At Vanderbilt, Wiseman evokes Jackie Bradley Jr. comparisons
Rookie Jackie Bradley Jr. has created quite a stir this spring in a Red Sox uniform. Rhett Wiseman is causing a similar reaction in his first season on the diamond at Vanderbilt University.
Wiseman, a freshman from Mansfield who prepped at Buckingham, Browne & Nichols in Cambridge, is a regular in the lineup at Vandy, a rarity for a first-year player for the perennial Southeastern Conference power. Seeing action primarily as a designated hitter, the 5-foot-11, 190-pound Wiseman is batting .234 with several key hits.
The parallel between Wiseman and Bradley may be a stretch to some, but not Vanderbilt coach Tim Corbin .
“We saw a lot of Jackie Bradley at [SEC rival] South Carolina, and he started as a freshman, too,” said Corbin, whose 29-4 squad has won nine games in a row.
“There are similarities between Rhett and a kid like Jackie Bradley Jr., who is already wearing a big league uniform. That doesn’t happen very often, and it’s rare for a freshman like Rhett to get on the field here, especially on a team laden with older kids.”
A lineup without much punch from the left side created an opportunity for the left-handed hitting Wiseman. While he would like to be hitting for a higher average, Wiseman has contributed six doubles, a triple, one home run, and eight RBIs.
His first collegiate round-tripper was a two-run, walk-off shot to beat Illinois-Chicago on March 3.
Wiseman realizes he is fortunate to be in the lineup as a freshman, especially behind three senior outfielders, including St. John’s Prep grad Michael Yastrzemski of Andover, the grandson of the Red Sox legend.
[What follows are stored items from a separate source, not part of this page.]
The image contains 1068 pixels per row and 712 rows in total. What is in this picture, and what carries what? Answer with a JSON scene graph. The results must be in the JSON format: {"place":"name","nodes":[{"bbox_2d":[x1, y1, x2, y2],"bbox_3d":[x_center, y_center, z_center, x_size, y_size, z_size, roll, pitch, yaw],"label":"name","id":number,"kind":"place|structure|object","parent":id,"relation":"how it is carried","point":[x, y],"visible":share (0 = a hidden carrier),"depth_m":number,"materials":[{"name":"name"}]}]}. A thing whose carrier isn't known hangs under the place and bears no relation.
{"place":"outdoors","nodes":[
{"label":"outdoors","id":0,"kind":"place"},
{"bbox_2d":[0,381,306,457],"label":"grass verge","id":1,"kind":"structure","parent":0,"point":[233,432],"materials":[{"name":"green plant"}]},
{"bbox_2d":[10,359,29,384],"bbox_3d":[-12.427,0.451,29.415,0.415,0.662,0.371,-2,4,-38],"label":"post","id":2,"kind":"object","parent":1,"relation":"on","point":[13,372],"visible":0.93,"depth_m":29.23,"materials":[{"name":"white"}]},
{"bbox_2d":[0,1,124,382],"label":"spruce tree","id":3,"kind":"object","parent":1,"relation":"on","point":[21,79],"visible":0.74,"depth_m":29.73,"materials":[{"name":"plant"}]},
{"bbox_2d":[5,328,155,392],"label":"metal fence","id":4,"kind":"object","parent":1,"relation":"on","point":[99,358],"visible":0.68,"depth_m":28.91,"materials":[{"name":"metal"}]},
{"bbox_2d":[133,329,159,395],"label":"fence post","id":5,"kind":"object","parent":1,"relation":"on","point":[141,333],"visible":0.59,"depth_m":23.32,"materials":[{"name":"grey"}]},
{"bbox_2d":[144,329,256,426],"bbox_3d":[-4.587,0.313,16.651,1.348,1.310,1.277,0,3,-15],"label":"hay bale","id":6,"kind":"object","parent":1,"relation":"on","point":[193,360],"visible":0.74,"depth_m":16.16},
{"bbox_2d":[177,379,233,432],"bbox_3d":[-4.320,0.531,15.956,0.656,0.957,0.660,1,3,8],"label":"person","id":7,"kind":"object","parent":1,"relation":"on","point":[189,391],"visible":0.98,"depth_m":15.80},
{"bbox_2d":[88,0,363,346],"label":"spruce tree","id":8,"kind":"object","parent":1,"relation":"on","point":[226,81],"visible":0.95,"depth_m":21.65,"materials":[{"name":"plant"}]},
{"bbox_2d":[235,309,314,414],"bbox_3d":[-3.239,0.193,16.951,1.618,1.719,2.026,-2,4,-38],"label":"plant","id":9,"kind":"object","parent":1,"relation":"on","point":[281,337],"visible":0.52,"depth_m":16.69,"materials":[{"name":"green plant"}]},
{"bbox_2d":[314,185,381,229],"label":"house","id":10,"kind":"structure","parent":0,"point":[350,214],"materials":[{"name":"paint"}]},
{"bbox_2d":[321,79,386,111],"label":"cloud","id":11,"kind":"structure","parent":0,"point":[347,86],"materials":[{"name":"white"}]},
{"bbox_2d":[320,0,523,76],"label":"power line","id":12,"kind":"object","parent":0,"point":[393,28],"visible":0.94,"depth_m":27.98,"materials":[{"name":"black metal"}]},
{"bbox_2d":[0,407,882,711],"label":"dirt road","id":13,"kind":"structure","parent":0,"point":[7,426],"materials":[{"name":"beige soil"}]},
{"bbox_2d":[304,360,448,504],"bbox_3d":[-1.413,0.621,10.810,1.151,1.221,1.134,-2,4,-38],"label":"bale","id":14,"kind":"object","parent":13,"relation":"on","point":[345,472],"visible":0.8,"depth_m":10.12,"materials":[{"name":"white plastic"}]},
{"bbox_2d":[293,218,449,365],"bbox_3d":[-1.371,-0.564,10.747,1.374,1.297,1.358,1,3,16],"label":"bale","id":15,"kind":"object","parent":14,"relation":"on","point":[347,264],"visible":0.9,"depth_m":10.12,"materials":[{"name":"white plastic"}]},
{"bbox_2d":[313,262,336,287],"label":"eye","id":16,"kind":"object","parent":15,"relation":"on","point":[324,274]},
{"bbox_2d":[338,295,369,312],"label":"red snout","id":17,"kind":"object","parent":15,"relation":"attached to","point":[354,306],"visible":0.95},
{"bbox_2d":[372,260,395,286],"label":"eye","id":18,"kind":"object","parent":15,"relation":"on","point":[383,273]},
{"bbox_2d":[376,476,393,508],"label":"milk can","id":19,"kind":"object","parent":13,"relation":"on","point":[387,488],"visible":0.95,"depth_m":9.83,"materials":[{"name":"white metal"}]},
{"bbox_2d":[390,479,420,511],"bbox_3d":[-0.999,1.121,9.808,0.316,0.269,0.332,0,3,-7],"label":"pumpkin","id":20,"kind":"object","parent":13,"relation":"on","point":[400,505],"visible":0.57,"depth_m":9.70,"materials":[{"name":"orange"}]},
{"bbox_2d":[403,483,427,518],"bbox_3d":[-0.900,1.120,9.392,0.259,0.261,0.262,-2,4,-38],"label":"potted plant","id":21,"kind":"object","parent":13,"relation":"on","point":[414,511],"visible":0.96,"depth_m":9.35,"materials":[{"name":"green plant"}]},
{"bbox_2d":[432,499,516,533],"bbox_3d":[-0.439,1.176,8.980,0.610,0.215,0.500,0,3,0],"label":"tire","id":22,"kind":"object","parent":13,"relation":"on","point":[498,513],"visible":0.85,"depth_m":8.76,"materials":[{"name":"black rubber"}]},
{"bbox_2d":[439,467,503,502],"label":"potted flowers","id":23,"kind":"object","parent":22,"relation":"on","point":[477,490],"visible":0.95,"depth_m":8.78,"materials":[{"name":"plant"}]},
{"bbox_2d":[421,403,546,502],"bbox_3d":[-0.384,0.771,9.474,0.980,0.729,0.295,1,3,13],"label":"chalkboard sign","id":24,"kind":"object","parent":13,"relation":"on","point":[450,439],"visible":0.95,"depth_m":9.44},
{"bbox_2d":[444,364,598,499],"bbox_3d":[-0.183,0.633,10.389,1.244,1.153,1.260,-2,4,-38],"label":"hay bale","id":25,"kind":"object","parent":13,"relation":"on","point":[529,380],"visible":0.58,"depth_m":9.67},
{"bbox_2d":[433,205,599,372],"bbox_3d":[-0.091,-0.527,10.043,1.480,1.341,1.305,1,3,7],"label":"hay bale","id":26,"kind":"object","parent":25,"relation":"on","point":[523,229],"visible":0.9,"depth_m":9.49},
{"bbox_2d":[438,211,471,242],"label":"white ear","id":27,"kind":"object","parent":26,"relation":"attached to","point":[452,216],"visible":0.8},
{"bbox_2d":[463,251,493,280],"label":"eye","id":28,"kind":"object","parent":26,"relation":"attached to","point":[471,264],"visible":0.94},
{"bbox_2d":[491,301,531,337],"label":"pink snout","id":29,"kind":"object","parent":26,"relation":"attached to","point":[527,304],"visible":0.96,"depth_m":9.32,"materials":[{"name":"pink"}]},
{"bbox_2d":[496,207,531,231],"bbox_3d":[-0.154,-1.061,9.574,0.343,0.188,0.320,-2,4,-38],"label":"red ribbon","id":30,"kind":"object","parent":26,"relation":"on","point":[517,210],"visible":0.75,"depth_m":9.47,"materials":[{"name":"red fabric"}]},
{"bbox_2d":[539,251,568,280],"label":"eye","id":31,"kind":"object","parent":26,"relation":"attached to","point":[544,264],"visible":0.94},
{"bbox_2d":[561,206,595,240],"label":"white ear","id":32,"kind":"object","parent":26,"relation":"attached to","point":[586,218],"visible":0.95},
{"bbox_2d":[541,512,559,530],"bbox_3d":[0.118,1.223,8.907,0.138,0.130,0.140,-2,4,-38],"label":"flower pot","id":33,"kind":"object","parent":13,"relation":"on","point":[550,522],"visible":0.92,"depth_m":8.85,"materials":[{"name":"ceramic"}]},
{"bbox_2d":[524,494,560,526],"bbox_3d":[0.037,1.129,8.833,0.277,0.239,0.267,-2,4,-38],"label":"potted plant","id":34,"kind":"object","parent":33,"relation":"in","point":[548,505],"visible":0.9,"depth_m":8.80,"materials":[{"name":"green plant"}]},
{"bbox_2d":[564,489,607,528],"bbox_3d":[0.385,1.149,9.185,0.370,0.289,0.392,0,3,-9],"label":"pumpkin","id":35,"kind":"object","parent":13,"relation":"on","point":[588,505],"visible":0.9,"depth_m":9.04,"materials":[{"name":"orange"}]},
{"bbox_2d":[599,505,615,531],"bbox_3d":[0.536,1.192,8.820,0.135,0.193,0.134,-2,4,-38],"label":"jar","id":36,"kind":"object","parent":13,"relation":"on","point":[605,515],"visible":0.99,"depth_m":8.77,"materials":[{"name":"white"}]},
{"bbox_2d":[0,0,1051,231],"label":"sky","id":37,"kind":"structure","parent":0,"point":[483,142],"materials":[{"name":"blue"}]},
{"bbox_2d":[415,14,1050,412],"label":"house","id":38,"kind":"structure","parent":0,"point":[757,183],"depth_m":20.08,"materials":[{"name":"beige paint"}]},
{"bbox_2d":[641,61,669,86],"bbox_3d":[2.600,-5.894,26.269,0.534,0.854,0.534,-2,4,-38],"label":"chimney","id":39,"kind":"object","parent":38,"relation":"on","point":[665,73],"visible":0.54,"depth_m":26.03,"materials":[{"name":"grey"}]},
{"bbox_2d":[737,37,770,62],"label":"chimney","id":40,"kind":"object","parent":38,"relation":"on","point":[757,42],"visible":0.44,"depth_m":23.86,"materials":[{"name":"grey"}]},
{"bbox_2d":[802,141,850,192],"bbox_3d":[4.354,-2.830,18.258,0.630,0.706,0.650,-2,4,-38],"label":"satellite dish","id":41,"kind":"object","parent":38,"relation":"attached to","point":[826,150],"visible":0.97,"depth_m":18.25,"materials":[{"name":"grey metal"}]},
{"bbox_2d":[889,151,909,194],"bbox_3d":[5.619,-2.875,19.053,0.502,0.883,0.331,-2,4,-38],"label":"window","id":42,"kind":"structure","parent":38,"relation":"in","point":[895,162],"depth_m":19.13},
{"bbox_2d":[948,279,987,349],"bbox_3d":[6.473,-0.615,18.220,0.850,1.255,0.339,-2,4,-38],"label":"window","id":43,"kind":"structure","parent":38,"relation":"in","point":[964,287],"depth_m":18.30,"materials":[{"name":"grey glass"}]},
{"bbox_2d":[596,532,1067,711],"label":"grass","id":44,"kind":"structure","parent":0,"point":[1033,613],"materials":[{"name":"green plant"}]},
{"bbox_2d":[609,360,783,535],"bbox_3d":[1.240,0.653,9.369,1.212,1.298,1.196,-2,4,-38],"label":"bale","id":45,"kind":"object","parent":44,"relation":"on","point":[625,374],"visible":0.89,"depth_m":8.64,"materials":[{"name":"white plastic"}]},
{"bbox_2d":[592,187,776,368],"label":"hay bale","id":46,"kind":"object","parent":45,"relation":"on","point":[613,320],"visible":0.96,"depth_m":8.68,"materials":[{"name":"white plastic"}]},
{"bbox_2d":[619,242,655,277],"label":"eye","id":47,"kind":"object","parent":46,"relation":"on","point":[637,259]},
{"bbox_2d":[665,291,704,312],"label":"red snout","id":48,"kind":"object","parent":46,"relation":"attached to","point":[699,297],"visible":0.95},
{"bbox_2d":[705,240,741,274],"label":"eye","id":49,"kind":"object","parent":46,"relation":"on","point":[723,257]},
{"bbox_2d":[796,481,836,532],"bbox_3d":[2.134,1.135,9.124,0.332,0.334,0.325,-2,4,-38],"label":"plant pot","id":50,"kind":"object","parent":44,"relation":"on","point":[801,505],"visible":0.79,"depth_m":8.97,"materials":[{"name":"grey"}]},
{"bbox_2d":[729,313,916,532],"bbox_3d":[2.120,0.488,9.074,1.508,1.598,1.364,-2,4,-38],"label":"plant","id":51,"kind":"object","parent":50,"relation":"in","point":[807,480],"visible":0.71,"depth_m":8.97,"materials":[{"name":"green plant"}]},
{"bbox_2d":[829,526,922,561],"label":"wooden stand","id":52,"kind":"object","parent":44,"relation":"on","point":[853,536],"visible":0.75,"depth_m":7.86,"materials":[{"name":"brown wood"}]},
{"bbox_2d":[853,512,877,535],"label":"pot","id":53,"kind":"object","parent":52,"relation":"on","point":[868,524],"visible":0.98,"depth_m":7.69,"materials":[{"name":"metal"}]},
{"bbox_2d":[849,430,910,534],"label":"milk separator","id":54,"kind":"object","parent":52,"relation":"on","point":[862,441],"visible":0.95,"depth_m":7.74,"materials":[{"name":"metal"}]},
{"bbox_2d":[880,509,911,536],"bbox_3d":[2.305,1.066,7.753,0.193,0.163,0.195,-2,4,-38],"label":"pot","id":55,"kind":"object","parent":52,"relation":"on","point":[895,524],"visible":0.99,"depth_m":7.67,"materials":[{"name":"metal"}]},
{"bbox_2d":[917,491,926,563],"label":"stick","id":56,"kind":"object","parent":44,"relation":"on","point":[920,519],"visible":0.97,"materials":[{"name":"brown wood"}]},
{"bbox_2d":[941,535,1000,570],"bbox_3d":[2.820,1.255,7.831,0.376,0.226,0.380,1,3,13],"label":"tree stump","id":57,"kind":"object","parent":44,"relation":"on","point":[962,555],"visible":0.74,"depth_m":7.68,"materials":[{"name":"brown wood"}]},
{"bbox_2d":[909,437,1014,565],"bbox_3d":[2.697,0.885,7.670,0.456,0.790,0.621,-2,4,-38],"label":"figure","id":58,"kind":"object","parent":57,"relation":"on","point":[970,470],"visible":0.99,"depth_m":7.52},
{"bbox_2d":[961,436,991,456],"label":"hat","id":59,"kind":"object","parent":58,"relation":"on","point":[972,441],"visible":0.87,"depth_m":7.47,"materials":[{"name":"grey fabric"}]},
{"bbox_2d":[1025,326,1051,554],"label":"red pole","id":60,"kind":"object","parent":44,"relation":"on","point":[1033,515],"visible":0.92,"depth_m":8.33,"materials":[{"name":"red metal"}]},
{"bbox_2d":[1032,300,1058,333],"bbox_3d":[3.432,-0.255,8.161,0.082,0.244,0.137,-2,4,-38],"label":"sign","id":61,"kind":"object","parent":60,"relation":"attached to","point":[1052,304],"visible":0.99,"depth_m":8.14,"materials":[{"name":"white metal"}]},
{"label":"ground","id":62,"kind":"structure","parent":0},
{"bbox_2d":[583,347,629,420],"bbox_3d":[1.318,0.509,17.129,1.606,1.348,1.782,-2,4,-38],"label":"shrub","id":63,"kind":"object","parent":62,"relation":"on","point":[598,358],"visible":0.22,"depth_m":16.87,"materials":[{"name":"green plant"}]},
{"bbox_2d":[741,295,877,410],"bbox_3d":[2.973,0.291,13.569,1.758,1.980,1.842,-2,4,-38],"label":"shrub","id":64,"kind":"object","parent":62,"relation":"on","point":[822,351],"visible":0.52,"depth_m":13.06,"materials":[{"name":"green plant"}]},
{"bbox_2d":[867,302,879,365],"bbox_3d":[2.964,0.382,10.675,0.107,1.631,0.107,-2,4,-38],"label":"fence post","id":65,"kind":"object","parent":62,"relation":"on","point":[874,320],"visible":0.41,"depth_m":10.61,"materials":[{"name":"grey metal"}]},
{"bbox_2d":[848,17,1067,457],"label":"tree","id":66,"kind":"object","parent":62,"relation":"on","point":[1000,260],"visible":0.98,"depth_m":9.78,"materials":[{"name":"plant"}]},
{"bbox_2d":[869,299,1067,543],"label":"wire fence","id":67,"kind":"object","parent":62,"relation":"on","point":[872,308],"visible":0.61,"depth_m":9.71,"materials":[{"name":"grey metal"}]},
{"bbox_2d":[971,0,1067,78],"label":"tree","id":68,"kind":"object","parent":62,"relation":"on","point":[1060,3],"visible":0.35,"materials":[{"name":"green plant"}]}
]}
“I’ve been seeing some time as a designated hitter, and it’s nice to get in there however I can to help the team,” said Wiseman, who committed to Vanderbilt after his sophomore season at BB&N. “This year we have three senior superstar outfielders, and I’ve been very fortunate to be playing under these guys and learning a lot from them every day.”
As a senior at BB&N, Wiseman was the MVP of the Independent School League and the state’s Gatorade Player of the Year. He holds several school career records, including stolen bases (74), home runs (31), and triples (24). He was drafted by Cubs in the 25th round of the 2011 Major League draft.
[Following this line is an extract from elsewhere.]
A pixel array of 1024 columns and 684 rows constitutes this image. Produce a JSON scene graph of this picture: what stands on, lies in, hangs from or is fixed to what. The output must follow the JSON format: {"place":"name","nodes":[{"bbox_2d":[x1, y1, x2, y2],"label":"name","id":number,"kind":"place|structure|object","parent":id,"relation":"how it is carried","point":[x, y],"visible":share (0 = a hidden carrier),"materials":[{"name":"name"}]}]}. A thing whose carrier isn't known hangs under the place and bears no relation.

Despite his acclaimed success, Wiseman is in the midst of a major learning curve adjusting to Division 1 college baseball.
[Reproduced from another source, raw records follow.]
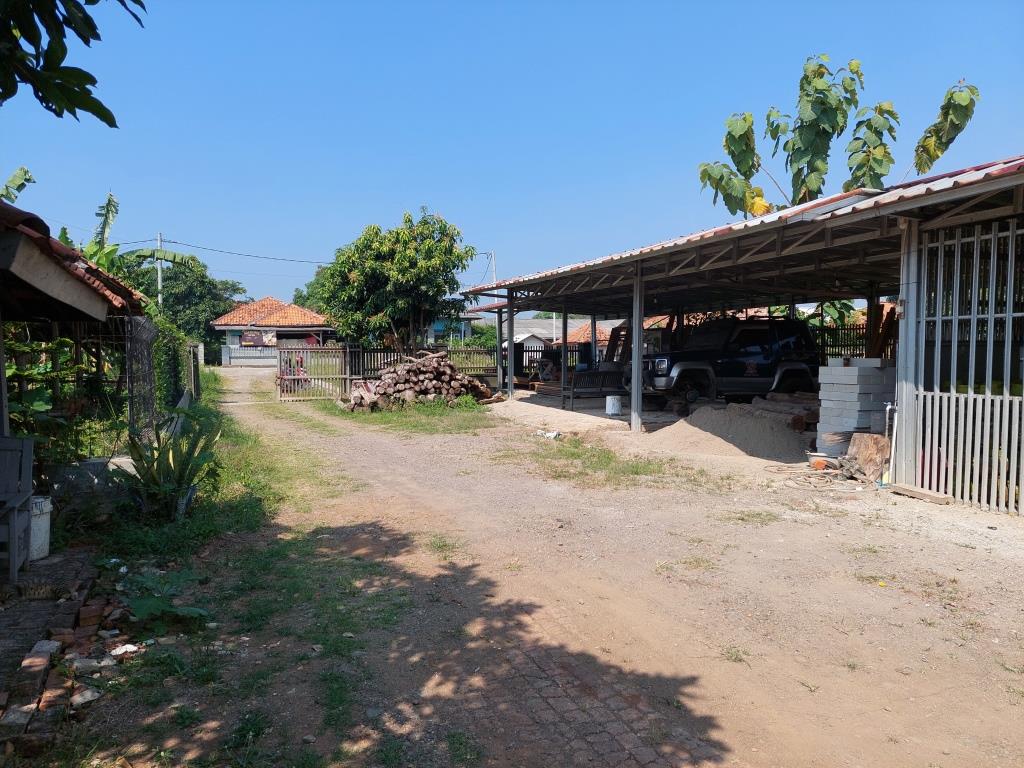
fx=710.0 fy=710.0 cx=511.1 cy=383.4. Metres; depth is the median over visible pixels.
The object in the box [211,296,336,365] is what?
house
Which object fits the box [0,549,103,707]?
brick pavement
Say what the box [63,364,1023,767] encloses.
dirt road
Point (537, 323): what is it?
house
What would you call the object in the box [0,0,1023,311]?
sky
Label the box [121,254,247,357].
tree
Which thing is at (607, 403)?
white bucket
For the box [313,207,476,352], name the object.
tree
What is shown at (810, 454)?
bowl
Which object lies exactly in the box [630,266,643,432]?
metal post
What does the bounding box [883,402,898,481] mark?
pipe
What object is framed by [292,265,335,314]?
tree
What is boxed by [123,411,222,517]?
agave plant
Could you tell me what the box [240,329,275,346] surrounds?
sign
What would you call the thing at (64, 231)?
banana plant
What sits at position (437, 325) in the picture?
house
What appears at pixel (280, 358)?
wooden gate
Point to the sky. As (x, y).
(454, 201)
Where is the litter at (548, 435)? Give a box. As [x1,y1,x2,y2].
[536,429,560,439]
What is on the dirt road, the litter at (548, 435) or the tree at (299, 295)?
the litter at (548, 435)
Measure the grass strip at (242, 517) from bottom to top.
0.406 m
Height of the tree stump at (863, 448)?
0.499 m
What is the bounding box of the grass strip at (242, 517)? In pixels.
[91,379,288,560]
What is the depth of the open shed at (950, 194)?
10.03 m
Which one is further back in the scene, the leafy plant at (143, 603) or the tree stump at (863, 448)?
the tree stump at (863, 448)
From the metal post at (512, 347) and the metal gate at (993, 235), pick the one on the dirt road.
the metal post at (512, 347)
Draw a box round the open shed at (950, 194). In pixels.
[454,156,1023,506]
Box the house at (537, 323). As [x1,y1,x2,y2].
[500,316,622,343]
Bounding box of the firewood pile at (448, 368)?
[342,351,497,411]
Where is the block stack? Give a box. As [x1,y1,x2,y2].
[814,358,894,453]
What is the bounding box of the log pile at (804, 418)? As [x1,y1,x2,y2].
[746,393,819,429]
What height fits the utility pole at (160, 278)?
7.496 m
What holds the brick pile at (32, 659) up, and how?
on the dirt road
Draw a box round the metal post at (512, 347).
[507,292,514,398]
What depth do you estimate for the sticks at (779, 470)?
8.27 m
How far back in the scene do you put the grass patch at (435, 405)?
15.33 m
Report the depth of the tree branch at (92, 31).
3.78 m
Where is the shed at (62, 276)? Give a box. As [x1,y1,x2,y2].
[0,199,151,467]
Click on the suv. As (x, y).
(768, 358)
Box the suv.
[633,316,820,409]
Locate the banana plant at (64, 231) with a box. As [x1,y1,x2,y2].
[64,192,201,304]
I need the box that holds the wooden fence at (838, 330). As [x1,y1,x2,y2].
[809,323,869,361]
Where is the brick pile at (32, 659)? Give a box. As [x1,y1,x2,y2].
[0,572,141,755]
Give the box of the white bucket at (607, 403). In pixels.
[605,395,622,415]
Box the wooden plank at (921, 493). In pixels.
[887,483,949,503]
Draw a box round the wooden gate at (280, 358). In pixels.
[277,345,350,400]
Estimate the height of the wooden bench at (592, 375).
0.912 m
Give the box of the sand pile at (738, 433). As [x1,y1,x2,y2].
[646,402,810,459]
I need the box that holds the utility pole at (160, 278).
[155,233,163,312]
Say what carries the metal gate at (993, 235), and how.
attached to the open shed at (950, 194)
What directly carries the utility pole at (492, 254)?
on the ground
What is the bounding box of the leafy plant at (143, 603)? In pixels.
[117,568,210,625]
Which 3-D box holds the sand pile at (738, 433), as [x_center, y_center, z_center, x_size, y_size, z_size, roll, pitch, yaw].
[3.540,0.687,11.410,3.314,0.550,3.082,-1,3,-25]
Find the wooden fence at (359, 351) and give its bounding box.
[275,341,560,399]
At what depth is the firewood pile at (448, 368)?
17.66 m
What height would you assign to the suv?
1.973 m
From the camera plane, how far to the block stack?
9.29 m
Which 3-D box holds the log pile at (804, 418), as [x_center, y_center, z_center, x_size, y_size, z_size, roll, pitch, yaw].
[4.915,0.530,12.335,0.931,0.652,1.909,-1,3,-25]
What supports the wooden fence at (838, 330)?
on the ground
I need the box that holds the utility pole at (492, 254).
[488,251,496,286]
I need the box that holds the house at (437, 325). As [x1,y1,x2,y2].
[427,313,479,343]
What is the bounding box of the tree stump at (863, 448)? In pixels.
[845,432,890,481]
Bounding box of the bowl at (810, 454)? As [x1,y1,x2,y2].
[805,451,837,467]
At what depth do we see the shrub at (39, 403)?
6.57 m
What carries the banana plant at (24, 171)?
on the ground
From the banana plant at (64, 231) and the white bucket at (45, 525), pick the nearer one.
the white bucket at (45, 525)
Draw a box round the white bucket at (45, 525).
[28,494,51,560]
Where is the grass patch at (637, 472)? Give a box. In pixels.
[512,435,715,489]
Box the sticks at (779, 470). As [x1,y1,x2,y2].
[766,461,860,487]
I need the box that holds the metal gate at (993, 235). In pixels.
[913,216,1023,514]
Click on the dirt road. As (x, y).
(806, 698)
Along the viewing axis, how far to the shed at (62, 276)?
5.55 m
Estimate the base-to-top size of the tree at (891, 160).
9.164 m
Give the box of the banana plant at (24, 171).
[0,167,34,203]
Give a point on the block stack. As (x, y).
(836, 399)
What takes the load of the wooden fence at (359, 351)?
on the dirt road
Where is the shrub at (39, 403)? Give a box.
[2,333,116,467]
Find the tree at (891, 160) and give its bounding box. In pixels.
[697,56,980,217]
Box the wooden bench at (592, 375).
[565,370,626,409]
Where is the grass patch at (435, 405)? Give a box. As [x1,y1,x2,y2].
[326,396,496,433]
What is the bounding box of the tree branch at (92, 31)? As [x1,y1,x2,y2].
[0,0,138,123]
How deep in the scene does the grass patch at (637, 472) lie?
9.16 m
“You come in as a freshman and it’s pretty much about learning your role,” he said.
“The intensity of the lifestyle and balancing school is difficult, and bringing your best every day is definitely something I had to get used to. I wasn’t used to getting in the cage every day and hitting for two hours and then lifting for an hour and then having a full practice. So finding a routine that works for me was important.”
Wiseman will continue to work on all parts of his game, focusing on nuances like bunting and moving runners along, learning to read balls in the dirt, developing his power, and improving his arm strength.
“At this point it’s about learning and getting better every day,” said Wiseman, who shrugs off comparisons to Bradley and Red Sox center fielder Jacoby Ellsbury.
“To see a guy like Bradley, who breaks his wrist in his junior year and then comes out and has such an impact in the College World Series for South Carolina, is amazing. Then to be a first-round pick and just fly right through the Red Sox organization is a pretty incredible thing.”
UMD’s McNamara produces video
It’s been an exciting few weeks for Stoughton High graduate Will McNamara. A sophomore wide receiver on the football team at the University of Massachusetts Dartmouth, he was one of 12 Corsairs named to the New England Football Conference All-Academic squad. Last week the UMD athletic department released a new promotional video produced and directed exclusively by McNamara.
The 60-second video features UMass Dartmouth student-athletes during training sessions, focusing on a quote by UCLA coaching legend John Wooden: “The true test of a man’s character is what he does when no one is watching.”
McNamara is a graphic design major in UMD’s College of Visual Arts. He spent about 50 hours producing the video over the course of a month.
“I can’t say enough about the work of Will McNamara on this project,” said UMass Dartmouth AD Ian Day. “The video is excellent, and in just about a minute it portrays the dedication and hard work of our more than 500 student-athletes on campus.” The video can be viewed at www.youtube.com/watch?v=QWdSJi8ia48.